Task instructions: Every entry must appear in the answer exactly as written.

The data:

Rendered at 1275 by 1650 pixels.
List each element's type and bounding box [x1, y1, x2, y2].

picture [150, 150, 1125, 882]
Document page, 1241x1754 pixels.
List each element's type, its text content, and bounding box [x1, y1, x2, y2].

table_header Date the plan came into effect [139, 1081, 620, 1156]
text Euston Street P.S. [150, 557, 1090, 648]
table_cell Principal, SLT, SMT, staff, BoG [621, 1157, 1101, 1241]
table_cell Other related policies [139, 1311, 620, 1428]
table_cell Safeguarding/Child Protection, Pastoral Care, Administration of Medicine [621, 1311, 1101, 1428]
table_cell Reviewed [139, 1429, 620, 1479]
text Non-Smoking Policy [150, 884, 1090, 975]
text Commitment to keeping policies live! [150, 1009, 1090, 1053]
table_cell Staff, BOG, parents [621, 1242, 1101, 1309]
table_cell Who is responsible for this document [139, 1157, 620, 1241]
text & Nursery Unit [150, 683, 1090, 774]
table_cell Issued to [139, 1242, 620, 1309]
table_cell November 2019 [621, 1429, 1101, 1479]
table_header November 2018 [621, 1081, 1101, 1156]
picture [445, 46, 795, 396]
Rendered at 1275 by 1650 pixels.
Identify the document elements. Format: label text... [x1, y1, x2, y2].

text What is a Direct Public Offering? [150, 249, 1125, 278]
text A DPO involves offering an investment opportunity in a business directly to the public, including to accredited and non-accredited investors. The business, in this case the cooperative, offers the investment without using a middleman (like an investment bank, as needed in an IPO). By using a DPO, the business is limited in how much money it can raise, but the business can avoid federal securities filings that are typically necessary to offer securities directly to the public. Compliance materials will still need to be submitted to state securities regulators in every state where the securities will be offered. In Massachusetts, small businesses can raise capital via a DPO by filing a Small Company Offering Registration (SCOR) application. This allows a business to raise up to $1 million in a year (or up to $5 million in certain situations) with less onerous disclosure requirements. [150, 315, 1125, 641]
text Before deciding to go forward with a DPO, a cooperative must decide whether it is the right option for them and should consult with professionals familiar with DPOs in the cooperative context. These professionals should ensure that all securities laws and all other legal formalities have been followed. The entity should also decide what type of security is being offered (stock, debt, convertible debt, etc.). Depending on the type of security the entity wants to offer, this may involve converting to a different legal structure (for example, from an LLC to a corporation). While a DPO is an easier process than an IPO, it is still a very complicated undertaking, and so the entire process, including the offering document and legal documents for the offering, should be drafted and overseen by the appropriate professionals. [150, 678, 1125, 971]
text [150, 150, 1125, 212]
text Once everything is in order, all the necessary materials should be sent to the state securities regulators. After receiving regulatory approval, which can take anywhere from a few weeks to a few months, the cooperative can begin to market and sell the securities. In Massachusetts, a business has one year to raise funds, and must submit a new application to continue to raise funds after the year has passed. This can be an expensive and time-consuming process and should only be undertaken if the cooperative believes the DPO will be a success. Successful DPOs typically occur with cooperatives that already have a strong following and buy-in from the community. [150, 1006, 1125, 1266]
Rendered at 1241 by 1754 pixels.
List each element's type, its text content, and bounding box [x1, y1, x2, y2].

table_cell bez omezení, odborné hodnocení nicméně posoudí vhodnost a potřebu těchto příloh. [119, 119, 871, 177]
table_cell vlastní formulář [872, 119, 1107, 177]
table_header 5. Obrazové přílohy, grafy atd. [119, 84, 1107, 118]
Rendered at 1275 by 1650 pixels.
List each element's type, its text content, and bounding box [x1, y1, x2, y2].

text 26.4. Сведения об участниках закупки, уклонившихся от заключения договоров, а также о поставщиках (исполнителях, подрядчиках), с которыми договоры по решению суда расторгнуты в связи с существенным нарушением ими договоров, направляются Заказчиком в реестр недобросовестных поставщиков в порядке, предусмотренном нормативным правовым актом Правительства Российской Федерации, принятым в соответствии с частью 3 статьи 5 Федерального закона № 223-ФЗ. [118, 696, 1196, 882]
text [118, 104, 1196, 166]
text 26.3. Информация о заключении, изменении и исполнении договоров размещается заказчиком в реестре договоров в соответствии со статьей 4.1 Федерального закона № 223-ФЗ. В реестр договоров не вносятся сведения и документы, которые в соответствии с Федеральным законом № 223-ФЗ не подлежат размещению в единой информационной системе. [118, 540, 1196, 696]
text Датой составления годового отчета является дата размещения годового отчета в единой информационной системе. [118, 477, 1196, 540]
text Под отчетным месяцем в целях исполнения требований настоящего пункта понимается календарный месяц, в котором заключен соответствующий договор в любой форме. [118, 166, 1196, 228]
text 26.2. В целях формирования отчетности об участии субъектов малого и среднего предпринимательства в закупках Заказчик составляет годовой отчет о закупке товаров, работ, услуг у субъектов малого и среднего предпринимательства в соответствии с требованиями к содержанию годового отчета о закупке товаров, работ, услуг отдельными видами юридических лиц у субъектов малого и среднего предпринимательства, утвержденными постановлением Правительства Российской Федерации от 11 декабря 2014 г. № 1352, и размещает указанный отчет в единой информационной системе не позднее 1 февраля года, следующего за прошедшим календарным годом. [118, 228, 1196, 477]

Result of the exercise:
Rendered at 1275 by 1650 pixels.
List each element's type and bounding box [x1, y1, x2, y2].

picture [150, 150, 1125, 882]
Document page, 1241x1754 pixels.
List each element's type, its text content, and bounding box [x1, y1, x2, y2].

table_header Date the plan came into effect [139, 1081, 620, 1156]
text Euston Street P.S. [150, 557, 1090, 648]
table_cell Principal, SLT, SMT, staff, BoG [621, 1157, 1101, 1241]
table_cell Other related policies [139, 1311, 620, 1428]
table_cell Safeguarding/Child Protection, Pastoral Care, Administration of Medicine [621, 1311, 1101, 1428]
table_cell Reviewed [139, 1429, 620, 1479]
text Non-Smoking Policy [150, 884, 1090, 975]
text Commitment to keeping policies live! [150, 1009, 1090, 1053]
table_cell Staff, BOG, parents [621, 1242, 1101, 1309]
table_cell Who is responsible for this document [139, 1157, 620, 1241]
text & Nursery Unit [150, 683, 1090, 774]
table_cell Issued to [139, 1242, 620, 1309]
table_cell November 2019 [621, 1429, 1101, 1479]
table_header November 2018 [621, 1081, 1101, 1156]
picture [445, 46, 795, 396]
Rendered at 1275 by 1650 pixels.
Identify the document elements. Format: label text... [x1, y1, x2, y2].

text What is a Direct Public Offering? [150, 249, 1125, 278]
text A DPO involves offering an investment opportunity in a business directly to the public, including to accredited and non-accredited investors. The business, in this case the cooperative, offers the investment without using a middleman (like an investment bank, as needed in an IPO). By using a DPO, the business is limited in how much money it can raise, but the business can avoid federal securities filings that are typically necessary to offer securities directly to the public. Compliance materials will still need to be submitted to state securities regulators in every state where the securities will be offered. In Massachusetts, small businesses can raise capital via a DPO by filing a Small Company Offering Registration (SCOR) application. This allows a business to raise up to $1 million in a year (or up to $5 million in certain situations) with less onerous disclosure requirements. [150, 315, 1125, 641]
text Before deciding to go forward with a DPO, a cooperative must decide whether it is the right option for them and should consult with professionals familiar with DPOs in the cooperative context. These professionals should ensure that all securities laws and all other legal formalities have been followed. The entity should also decide what type of security is being offered (stock, debt, convertible debt, etc.). Depending on the type of security the entity wants to offer, this may involve converting to a different legal structure (for example, from an LLC to a corporation). While a DPO is an easier process than an IPO, it is still a very complicated undertaking, and so the entire process, including the offering document and legal documents for the offering, should be drafted and overseen by the appropriate professionals. [150, 678, 1125, 971]
text [150, 150, 1125, 212]
text Once everything is in order, all the necessary materials should be sent to the state securities regulators. After receiving regulatory approval, which can take anywhere from a few weeks to a few months, the cooperative can begin to market and sell the securities. In Massachusetts, a business has one year to raise funds, and must submit a new application to continue to raise funds after the year has passed. This can be an expensive and time-consuming process and should only be undertaken if the cooperative believes the DPO will be a success. Successful DPOs typically occur with cooperatives that already have a strong following and buy-in from the community. [150, 1006, 1125, 1266]
Rendered at 1241 by 1754 pixels.
List each element's type, its text content, and bounding box [x1, y1, x2, y2].

table_cell bez omezení, odborné hodnocení nicméně posoudí vhodnost a potřebu těchto příloh. [119, 119, 871, 177]
table_cell vlastní formulář [872, 119, 1107, 177]
table_header 5. Obrazové přílohy, grafy atd. [119, 84, 1107, 118]
Rendered at 1275 by 1650 pixels.
List each element's type, its text content, and bounding box [x1, y1, x2, y2].

text 26.4. Сведения об участниках закупки, уклонившихся от заключения договоров, а также о поставщиках (исполнителях, подрядчиках), с которыми договоры по решению суда расторгнуты в связи с существенным нарушением ими договоров, направляются Заказчиком в реестр недобросовестных поставщиков в порядке, предусмотренном нормативным правовым актом Правительства Российской Федерации, принятым в соответствии с частью 3 статьи 5 Федерального закона № 223-ФЗ. [118, 696, 1196, 882]
text [118, 104, 1196, 166]
text 26.3. Информация о заключении, изменении и исполнении договоров размещается заказчиком в реестре договоров в соответствии со статьей 4.1 Федерального закона № 223-ФЗ. В реестр договоров не вносятся сведения и документы, которые в соответствии с Федеральным законом № 223-ФЗ не подлежат размещению в единой информационной системе. [118, 540, 1196, 696]
text Датой составления годового отчета является дата размещения годового отчета в единой информационной системе. [118, 477, 1196, 540]
text Под отчетным месяцем в целях исполнения требований настоящего пункта понимается календарный месяц, в котором заключен соответствующий договор в любой форме. [118, 166, 1196, 228]
text 26.2. В целях формирования отчетности об участии субъектов малого и среднего предпринимательства в закупках Заказчик составляет годовой отчет о закупке товаров, работ, услуг у субъектов малого и среднего предпринимательства в соответствии с требованиями к содержанию годового отчета о закупке товаров, работ, услуг отдельными видами юридических лиц у субъектов малого и среднего предпринимательства, утвержденными постановлением Правительства Российской Федерации от 11 декабря 2014 г. № 1352, и размещает указанный отчет в единой информационной системе не позднее 1 февраля года, следующего за прошедшим календарным годом. [118, 228, 1196, 477]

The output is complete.